Mimi Yin mimi at osafoundation.org
Wed Jan 11 15:38:03 PST 2006


We've had several comments about providing feedback, it's definitely  
something we've been planning to do, it's simply a matter for  
staging. At this point, we'd like to explore some relatively low-cost  
options for 0.7.

This is a hard problem to solve for a couple of reasons:
+ There is nothing stopping an overzealous user from putting a single  
event into 20, 30, 40 different calendars.
+ The calendars are represented by colors and some colors are bound  
to repeat.
+ Colors themselves are poor representatives for calendar  
collections. (ie. What does blue have to do with my Work calendar.)
+ Most people start tuning out beyond 5-6 colors, as in it's really  
hard to remember what they all represent.

Thankfully however:
+ In the short-term single events living in more than 1 calendar will  
be relatively rare. (Taken as a percentage of all the events you have  
across all of your calendars.)
+ Events living in more than 2-3 calendars will be even less likely.
+ We don't really need to make the colors readable beyond 5-6 colors/ 
calendars. By that point, it's no longer important for the user to be  
able to decipher "exactly which calendars" an event is a member of,  
instead it's enough just to convey that it IS a member of many  
calendars. (We could also try a fish-eye approach where we allot more  
real estate to communicating which "checked" calendars an event is a  
member of and leave the "other calendars it's also a member" in more  
of a jumble - Haven't mocked this up yet.)
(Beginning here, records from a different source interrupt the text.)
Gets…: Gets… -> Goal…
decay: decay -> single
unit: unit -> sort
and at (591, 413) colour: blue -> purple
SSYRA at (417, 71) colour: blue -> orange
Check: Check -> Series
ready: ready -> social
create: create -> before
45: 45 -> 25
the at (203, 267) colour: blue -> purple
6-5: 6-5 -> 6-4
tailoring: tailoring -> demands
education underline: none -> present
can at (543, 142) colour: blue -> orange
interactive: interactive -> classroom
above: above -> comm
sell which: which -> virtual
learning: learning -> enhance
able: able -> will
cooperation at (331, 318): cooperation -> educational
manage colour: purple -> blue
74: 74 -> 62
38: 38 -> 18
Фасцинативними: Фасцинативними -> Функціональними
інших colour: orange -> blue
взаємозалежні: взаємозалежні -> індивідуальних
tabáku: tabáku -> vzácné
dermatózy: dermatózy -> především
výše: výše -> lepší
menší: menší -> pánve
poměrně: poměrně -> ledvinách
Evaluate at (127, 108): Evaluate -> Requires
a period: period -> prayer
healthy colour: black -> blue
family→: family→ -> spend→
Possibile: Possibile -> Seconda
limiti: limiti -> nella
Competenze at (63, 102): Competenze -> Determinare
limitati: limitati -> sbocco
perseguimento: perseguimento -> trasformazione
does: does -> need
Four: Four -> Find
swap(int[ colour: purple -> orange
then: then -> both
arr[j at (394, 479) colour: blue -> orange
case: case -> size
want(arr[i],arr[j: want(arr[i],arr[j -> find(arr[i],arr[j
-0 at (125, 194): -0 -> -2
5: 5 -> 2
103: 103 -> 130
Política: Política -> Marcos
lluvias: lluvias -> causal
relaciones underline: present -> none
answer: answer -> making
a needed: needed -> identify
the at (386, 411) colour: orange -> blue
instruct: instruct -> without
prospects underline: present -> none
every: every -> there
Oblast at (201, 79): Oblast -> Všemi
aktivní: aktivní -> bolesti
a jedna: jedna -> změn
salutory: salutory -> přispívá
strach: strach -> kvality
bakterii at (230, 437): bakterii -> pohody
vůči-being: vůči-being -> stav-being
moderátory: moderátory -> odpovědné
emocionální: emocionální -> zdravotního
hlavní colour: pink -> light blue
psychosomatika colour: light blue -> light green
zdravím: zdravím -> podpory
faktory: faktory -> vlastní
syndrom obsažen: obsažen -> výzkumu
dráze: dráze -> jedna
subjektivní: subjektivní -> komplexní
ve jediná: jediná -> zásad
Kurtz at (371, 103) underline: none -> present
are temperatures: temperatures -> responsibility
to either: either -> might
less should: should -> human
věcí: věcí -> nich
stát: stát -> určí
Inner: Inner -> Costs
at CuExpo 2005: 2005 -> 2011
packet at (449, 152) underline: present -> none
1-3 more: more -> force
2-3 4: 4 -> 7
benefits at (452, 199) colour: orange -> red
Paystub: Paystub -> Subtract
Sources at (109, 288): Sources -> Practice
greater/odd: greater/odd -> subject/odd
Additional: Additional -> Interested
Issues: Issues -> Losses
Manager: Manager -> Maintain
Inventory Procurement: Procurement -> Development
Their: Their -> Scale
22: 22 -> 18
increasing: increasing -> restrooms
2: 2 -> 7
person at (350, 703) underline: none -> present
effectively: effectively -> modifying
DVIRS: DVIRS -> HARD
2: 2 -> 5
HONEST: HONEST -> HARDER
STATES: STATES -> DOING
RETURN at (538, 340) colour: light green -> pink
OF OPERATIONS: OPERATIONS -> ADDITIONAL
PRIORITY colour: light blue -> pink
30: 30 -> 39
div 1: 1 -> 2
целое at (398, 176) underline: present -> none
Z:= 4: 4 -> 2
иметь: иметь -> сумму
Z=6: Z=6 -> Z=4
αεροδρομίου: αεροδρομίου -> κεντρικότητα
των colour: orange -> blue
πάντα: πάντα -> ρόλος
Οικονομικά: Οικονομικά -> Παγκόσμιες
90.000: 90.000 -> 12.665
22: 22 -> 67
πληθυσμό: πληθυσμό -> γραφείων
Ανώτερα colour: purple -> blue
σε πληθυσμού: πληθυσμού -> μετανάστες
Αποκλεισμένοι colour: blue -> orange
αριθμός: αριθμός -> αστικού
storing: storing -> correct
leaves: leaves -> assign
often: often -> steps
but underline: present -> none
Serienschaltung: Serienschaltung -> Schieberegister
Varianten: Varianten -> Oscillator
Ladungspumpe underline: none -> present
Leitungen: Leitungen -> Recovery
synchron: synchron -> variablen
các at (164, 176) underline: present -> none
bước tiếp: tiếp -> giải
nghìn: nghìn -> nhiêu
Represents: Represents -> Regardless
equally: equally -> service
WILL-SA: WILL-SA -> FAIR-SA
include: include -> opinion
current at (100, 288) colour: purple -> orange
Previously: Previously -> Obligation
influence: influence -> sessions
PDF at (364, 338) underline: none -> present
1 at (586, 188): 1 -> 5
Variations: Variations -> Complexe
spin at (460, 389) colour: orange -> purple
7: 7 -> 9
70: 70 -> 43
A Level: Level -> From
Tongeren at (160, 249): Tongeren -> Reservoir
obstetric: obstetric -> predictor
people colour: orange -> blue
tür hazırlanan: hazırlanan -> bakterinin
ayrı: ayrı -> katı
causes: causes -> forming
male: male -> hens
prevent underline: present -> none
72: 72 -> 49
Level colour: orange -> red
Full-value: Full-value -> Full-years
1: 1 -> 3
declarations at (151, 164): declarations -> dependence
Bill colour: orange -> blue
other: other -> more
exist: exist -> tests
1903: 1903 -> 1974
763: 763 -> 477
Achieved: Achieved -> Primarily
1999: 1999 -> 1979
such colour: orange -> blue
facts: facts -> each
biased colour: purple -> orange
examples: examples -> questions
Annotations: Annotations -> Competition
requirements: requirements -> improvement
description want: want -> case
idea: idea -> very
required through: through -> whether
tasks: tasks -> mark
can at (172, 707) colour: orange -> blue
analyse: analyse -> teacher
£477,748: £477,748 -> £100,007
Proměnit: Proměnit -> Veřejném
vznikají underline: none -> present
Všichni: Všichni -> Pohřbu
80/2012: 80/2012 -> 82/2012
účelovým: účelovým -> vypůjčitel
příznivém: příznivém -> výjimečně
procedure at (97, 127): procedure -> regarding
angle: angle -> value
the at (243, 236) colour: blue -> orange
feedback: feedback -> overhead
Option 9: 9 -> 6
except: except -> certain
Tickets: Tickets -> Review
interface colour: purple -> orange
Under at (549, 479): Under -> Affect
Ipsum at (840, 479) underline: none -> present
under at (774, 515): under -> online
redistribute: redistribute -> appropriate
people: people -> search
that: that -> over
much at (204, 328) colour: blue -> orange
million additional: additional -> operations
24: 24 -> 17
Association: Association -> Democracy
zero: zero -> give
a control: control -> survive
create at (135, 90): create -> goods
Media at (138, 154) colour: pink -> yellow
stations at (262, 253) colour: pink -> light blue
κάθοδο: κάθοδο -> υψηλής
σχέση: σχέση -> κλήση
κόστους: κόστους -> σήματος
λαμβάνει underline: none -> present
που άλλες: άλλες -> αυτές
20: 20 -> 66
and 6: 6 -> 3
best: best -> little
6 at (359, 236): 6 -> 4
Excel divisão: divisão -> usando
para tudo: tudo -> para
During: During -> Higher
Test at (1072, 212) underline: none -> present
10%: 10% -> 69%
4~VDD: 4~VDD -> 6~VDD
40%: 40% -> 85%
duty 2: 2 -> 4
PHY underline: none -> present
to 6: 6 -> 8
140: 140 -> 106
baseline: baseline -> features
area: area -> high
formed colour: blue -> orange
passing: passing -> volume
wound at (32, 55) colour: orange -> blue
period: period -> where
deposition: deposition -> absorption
Given that "colorizing" the entire event lozenge won't work because:
+ the resulting rainbow effect will make the event time and title  
unreadable....
+ treating all of the calendar colors equally confuses which calendar  
(color) you are currently looking at

We've mostly been looking at ways to communicate "multi-calendar"  
residency by "striping" the event status bar on the left-hand side of  
event lozenge or with advantageously positioned "dots" on the right  
side.

I considered "striping" a divider line between the time-text and the  
event-title-text, but this wouldn't work for @time, multi-day, all- 
day, anytime-this-day and half-hour events that don't display time-text.

I also looked at having multiple "parallel vertical stripes", one for  
each calendar, but that didn't seem like a very scalable solution. It  
would quickly squeeze out the limited amount of space we have for the  
event title.

Below are a couple of visual studies. I've also tried a more  
saturated, "less girly" palette, but unfortunately the extra  
saturation makes it harder for the "alternate calendar colors" to  
show up.

Can anyone think of any other suggestions? What are the  
implementation challenges to such a design?